Она, Аделаида, ехала не куда-нибудь халам-балам, а в Большой Город! Где бабуля с дедулей не будут заставлять её есть хлеб с картошкой, где не надо вставать в детский сад рано утром, и где нет слюнявого Сёмы, которого она просто обязана любить!
– Ты старшая! Ты уже большая! Ты должна ему уступать! Ты должна его защищать! Ты должна за ним смотреть! Ты должна за ним доедать! Ты должна его любить! – После рождения Сёмы оказалось, что Аделаида столько всего «должна», что, пожалуй, за всю жизнь не расплатится. Казалось, что её вообще теперь держат в семье потому, что она «должна», а с должников, как известно, спрос особый. И тут же:
Ой! Как Сёмочка хорошо и много покакал! И такие красивые какашечки!
«Какашечки»! Да если б они знали, как умеет она!

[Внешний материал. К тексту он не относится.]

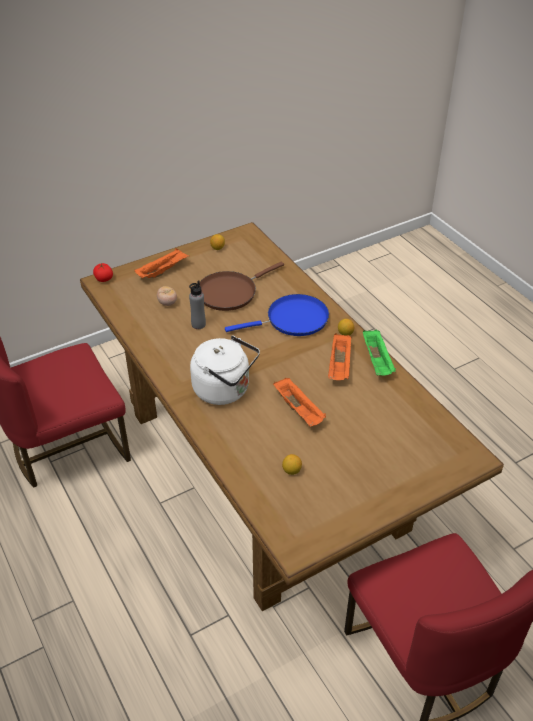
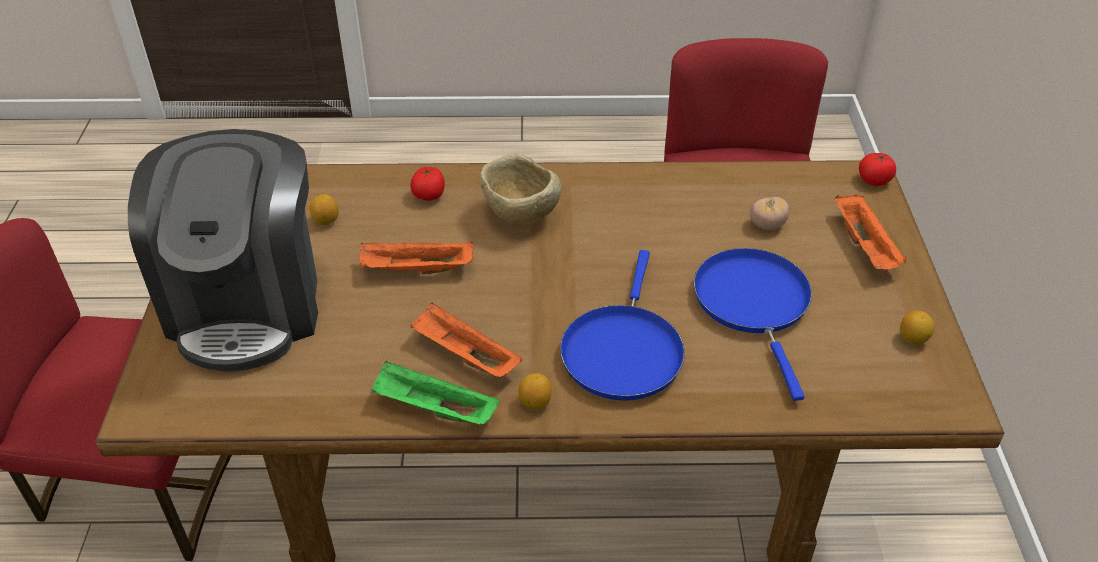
camera: 120 degrees right, 0 degrees up
(198, 324) = (688, 239): grey bottle -> none
(225, 390) = (520, 216): white kettle -> beige bowl
(230, 292) = (754, 304): brown frying pan -> blue frying pan
(234, 436) = (429, 195): none -> tomato
(379, 463) = (248, 304): none -> coffee machine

Дедушка с бабушкой жили в маленькой квартирке на первом этаже огромного трёхэтажного дома прямо на горе. Соседи очень странно назывались «жильцами», а в полуподвале старого здания жили настоящие курды. Дворник с дворничихой. На ней всегда была ярко-зелёная плюшевая юбка в густую оборочку, на голове цветастый платок, из-под которого вывешивались и побрякивали при ходьбе две огромные, чуть ли не до плеч, металлические серьги. У дворника была большая метла на толстой палке, он носил коричневый кожаный фартук от шеи и до колен и запирал на ночь огромные чугунные ворота двора на замок.
Аделаида больше всего на свете любила входить в квартиру, где всегда жили и будут жить её бабуля с дедулей. Где, как только переступаешь порог, сразу пахнет лимоном, печеньем и ещё чем-то непонятным и замечательным. Это то ли запах отдушенного лавандой постельного белья из шкафа, то ли просто бабулей и дедулей пахнет. Они и вся их одежда тоже так пахнут. Аделаида до щекотки в животе любила эти две каменные ступеньки вниз и коричневую облупленную дверь с решётками на небольших квадратных окошечках, ведущую в уют и тепло. Ей почему-то всегда казалось, что она находилась где-то очень далеко и вот теперь, наконец, вернулась домой, где можно разложить все свои пожитки, отдохнуть и спрятаться от всех, даже от Кощейки.
Маленький чёрно-белый телевизор, покрытый бордовой бархоткой, две кровати рядом и в трёх шагах диван. Телевизор такой смешной! Когда его выключают, то изображение сперва собирается в точечку на середине экрана, а только потом исчезает. Трельяж со складными зеркалами и за стеклом внизу с оч-ч-чень интересными фарфоровыми танцовщицами и пастушком, любимая драгоценная шкатулка, безумно красивая, вся отделанная ракушками и морской галькой с надписью прописными буквами «Сочи».